The Mystery of the Semi-Detached (+Biography and Bibliography) (6X9po Glossy Cover Finish): " He was waiting for her, he had been waiting an hour and a half in a dusty suburban lane, with a row of big elms on one side and some eligible building sites on the other-and far away to the south-west the twinkling yellow lights of the Crystal Palace. It was not quite like a country lane, for it had a pavement and lamp-posts, but it was not a bad place for a meeting all the same: and farther up, towards the cemetery, it was really quite rural, and almost pretty, especially in twilight But twilight had long deepened into the night, and still he waited. He loved her, and he was engaged to be married to her, with the complete disapproval of every reasonable person who had been consulted. And this half-clandestine meeting was tonight to take the place of the grudgingly sanctioned weekly interview-because a certain rich uncle was visiting at her house, and her mother was not the woman to acknowledge to a moneyed uncle, who might "go off" any day, a match so deeply ineligible as hers with him. "

Everyman's Castle

Everyman's Castle
Author: Philippa Lewis
Publisher: Frances Lincoln
Total Pages: 0
Release: 2014-06-10
Genre: Architecture
ISBN: 9780711233386

'Remarkable... traces the whole story of domestic architecture in Britain.' AN Wilson, Sunday Telegraph An Englishmanâ??s home has always been his castle.

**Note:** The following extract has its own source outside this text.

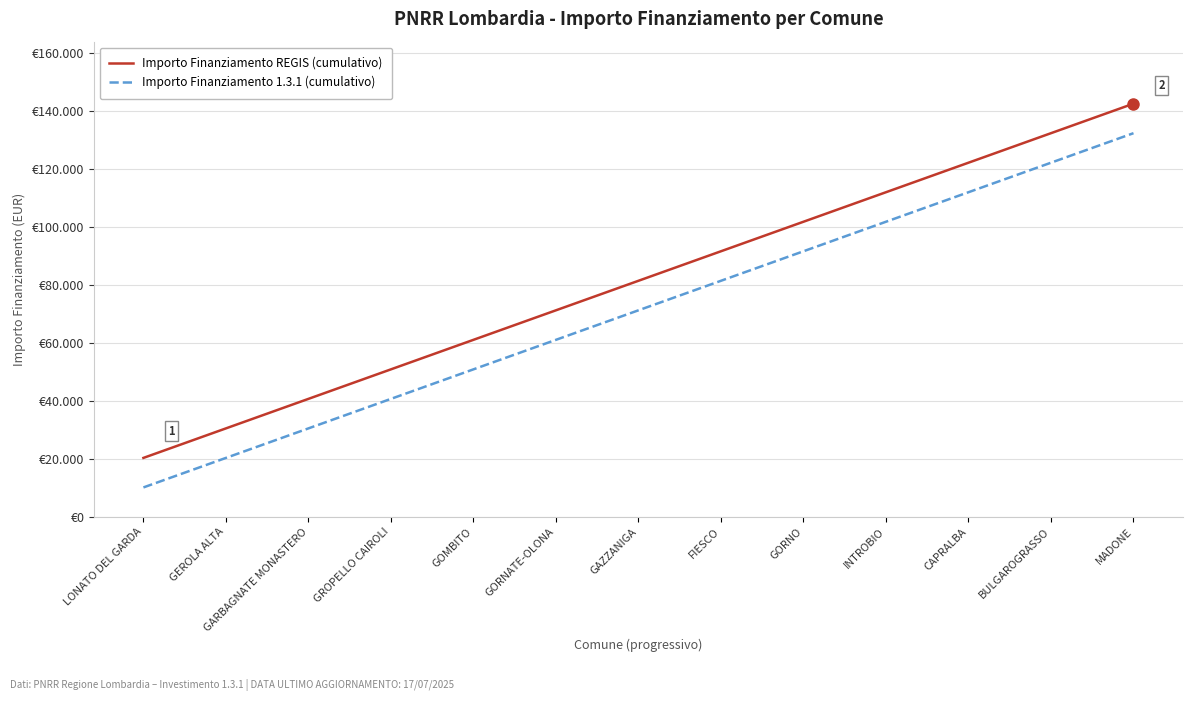

What are all the series names shown in the legend?

Importo Finanziamento REGIS (cumulativo), Importo Finanziamento 1.3.1 (cumulativo)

Everymanâ??s Castle restores people to the panorama of domestic architecture. Philippa Lewis turns an affectionate eye to the characteristic British types of house â?? cottages, farmhouses, semi-detached, suburban, flats, terraces, bungalows, country houses â?? and charts their rise and fall. How were they perceived when they were built, and what happened to them subsequently? What sorts of messages did the design of a house send about the inhabitant, from stairs up to the front door (implying servants living below) in a Victorian terrace to bay windows (implying private ownership) in the twentieth century? The book is thoroughly and beguilingly illustrated with amusing and out-of-the-way material from a wide variety of sources. Using the same technique as her acclaimed Everything You Can Do in the Garden Without Actually Gardening, Philippa Lewis builds up the story using original specifications, plans and architectsâ?? writings on various types of houses, then layering in the experiences or expectations of those who lived in them, drawing on novels, diaries, letters, magazines and even sale advertisements.